» **INPUT DATA**:

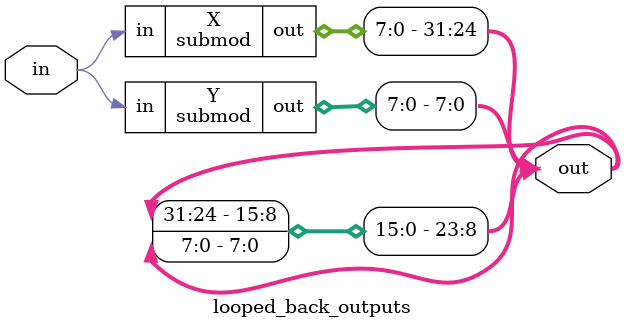
<source format=v>
module submod(
	input in,
	output reg [7:0] out
);

	always @(posedge in) begin
		out <= 8'hAD;
	end

endmodule

module looped_back_outputs(
	input in,
	output [31:0] out
);

	submod X (
		.in(in),
		.out(out[31:24])
	);

	assign out[23:16] = out[31:24];

	submod Y (
		.in(in),
		.out(out[7:0])
	);

	assign out[15:8] = out[7:0];
endmodule
</source>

» **THE TASK**:
The records above are to be restated word for word, excluding all pictures.

» **OUTPUT**:
<source format=v>
module submod(
	input in,
	output reg [7:0] out
);

	always @(posedge in) begin
		out <= 8'hAD;
	end

endmodule

module looped_back_outputs(
	input in,
	output [31:0] out
);

	submod X (
		.in(in),
		.out(out[31:24])
	);

	assign out[23:16] = out[31:24];

	submod Y (
		.in(in),
		.out(out[7:0])
	);

	assign out[15:8] = out[7:0];
endmodule
</source>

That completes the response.